>>>

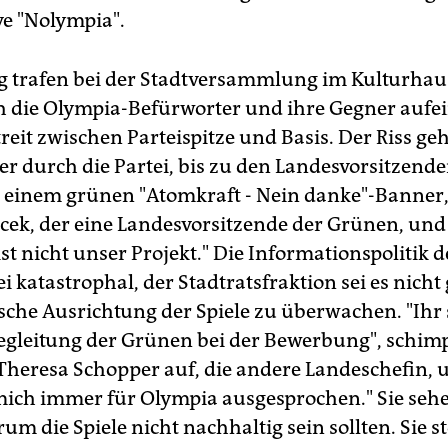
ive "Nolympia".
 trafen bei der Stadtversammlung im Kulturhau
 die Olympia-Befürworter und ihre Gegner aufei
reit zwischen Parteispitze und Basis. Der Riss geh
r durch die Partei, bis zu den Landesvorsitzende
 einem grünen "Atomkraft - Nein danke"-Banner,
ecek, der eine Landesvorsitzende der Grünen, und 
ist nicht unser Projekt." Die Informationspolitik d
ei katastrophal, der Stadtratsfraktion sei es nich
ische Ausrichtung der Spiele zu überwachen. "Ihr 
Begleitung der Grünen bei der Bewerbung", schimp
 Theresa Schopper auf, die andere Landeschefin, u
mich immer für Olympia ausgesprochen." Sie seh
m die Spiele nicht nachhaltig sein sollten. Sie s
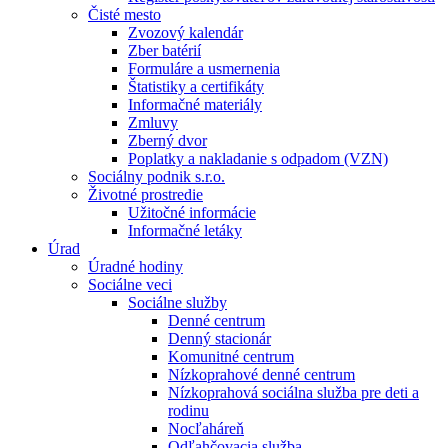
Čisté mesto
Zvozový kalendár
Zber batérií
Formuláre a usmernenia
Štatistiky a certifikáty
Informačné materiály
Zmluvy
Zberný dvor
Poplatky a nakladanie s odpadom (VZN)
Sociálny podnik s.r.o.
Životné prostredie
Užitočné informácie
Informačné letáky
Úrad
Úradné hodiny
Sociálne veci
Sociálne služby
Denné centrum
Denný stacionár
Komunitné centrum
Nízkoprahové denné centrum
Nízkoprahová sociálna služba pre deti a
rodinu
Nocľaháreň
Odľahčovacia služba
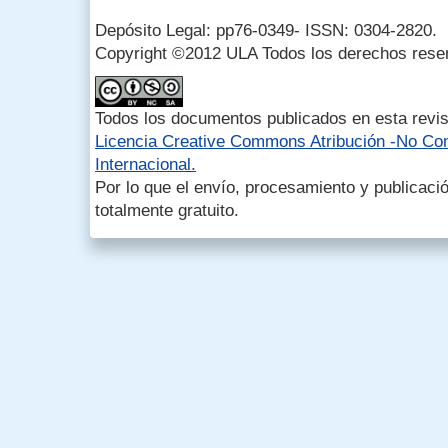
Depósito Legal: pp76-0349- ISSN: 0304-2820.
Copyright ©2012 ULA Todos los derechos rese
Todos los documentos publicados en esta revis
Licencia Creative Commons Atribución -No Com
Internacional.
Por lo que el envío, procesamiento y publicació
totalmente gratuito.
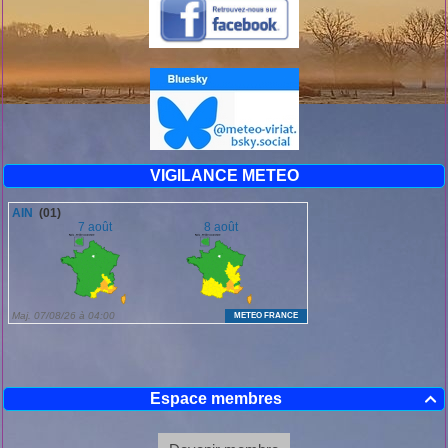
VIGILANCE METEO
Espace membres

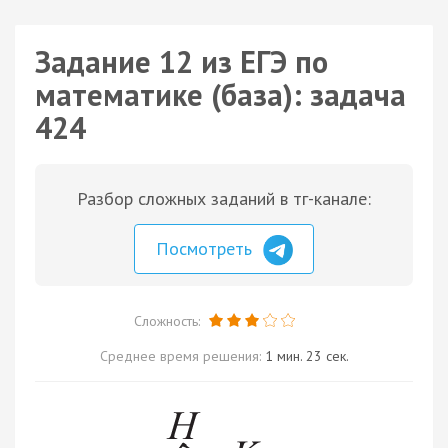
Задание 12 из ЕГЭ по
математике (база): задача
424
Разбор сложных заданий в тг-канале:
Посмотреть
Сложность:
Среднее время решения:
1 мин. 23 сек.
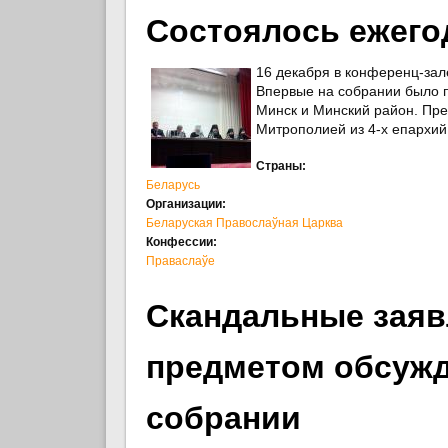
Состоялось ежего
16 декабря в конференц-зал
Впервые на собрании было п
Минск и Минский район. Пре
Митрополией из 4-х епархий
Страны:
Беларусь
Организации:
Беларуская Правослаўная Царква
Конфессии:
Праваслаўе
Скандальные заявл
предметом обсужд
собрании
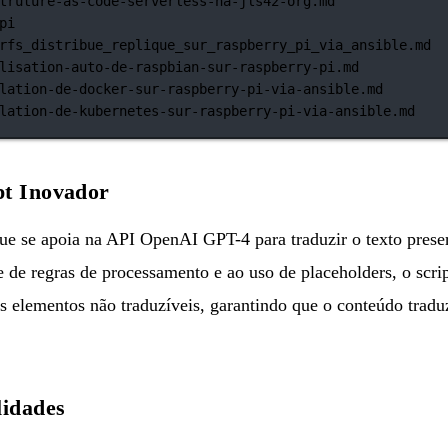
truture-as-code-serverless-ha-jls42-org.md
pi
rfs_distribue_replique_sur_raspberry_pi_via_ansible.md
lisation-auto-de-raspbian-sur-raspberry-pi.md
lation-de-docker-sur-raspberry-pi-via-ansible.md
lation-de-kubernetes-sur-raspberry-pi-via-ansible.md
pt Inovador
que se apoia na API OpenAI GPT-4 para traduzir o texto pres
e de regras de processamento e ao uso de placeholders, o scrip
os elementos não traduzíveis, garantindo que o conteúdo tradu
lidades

<<<

* THE PROBLEM
Can you write out all the lines above again, swapping "Zvozový kalendár" for "Harmonogram zvozu", changing nothing else, and leaving the pictures out?

* SOLUTION TO THIS PROBLEM
ive "Nolympia".
 trafen bei der Stadtversammlung im Kulturhau
 die Olympia-Befürworter und ihre Gegner aufei
reit zwischen Parteispitze und Basis. Der Riss geh
r durch die Partei, bis zu den Landesvorsitzende
 einem grünen "Atomkraft - Nein danke"-Banner,
ecek, der eine Landesvorsitzende der Grünen, und 
ist nicht unser Projekt." Die Informationspolitik d
ei katastrophal, der Stadtratsfraktion sei es nich
ische Ausrichtung der Spiele zu überwachen. "Ihr 
Begleitung der Grünen bei der Bewerbung", schimp
 Theresa Schopper auf, die andere Landeschefin, u
mich immer für Olympia ausgesprochen." Sie seh
m die Spiele nicht nachhaltig sein sollten. Sie s
Čisté mesto
Harmonogram zvozu
Zber batérií
Formuláre a usmernenia
Štatistiky a certifikáty
Informačné materiály
Zmluvy
Zberný dvor
Poplatky a nakladanie s odpadom (VZN)
Sociálny podnik s.r.o.
Životné prostredie
Užitočné informácie
Informačné letáky
Úrad
Úradné hodiny
Sociálne veci
Sociálne služby
Denné centrum
Denný stacionár
Komunitné centrum
Nízkoprahové denné centrum
Nízkoprahová sociálna služba pre deti a
rodinu
Nocľaháreň
Odľahčovacia služba
Depósito Legal: pp76-0349- ISSN: 0304-2820.
Copyright ©2012 ULA Todos los derechos rese
Todos los documentos publicados en esta revis
Licencia Creative Commons Atribución -No Com
Internacional.
Por lo que el envío, procesamiento y publicació
totalmente gratuito.
VIGILANCE METEO
Espace membres

Задание 12 из ЕГЭ по
математике (база): задача
424
Разбор сложных заданий в тг-канале:
Посмотреть
Сложность:
Среднее время решения:
1 мин. 23 сек.
Состоялось ежего
16 декабря в конференц-зал
Впервые на собрании было п
Минск и Минский район. Пре
Митрополией из 4-х епархий
Страны:
Беларусь
Организации:
Беларуская Правослаўная Царква
Конфессии:
Праваслаўе
Скандальные заявл
предметом обсужд
собрании
truture-as-code-serverless-ha-jls42-org.md
pi
rfs_distribue_replique_sur_raspberry_pi_via_ansible.md
lisation-auto-de-raspbian-sur-raspberry-pi.md
lation-de-docker-sur-raspberry-pi-via-ansible.md
lation-de-kubernetes-sur-raspberry-pi-via-ansible.md
pt Inovador
que se apoia na API OpenAI GPT-4 para traduzir o texto pres
e de regras de processamento e ao uso de placeholders, o scrip
os elementos não traduzíveis, garantindo que o conteúdo tradu
lidades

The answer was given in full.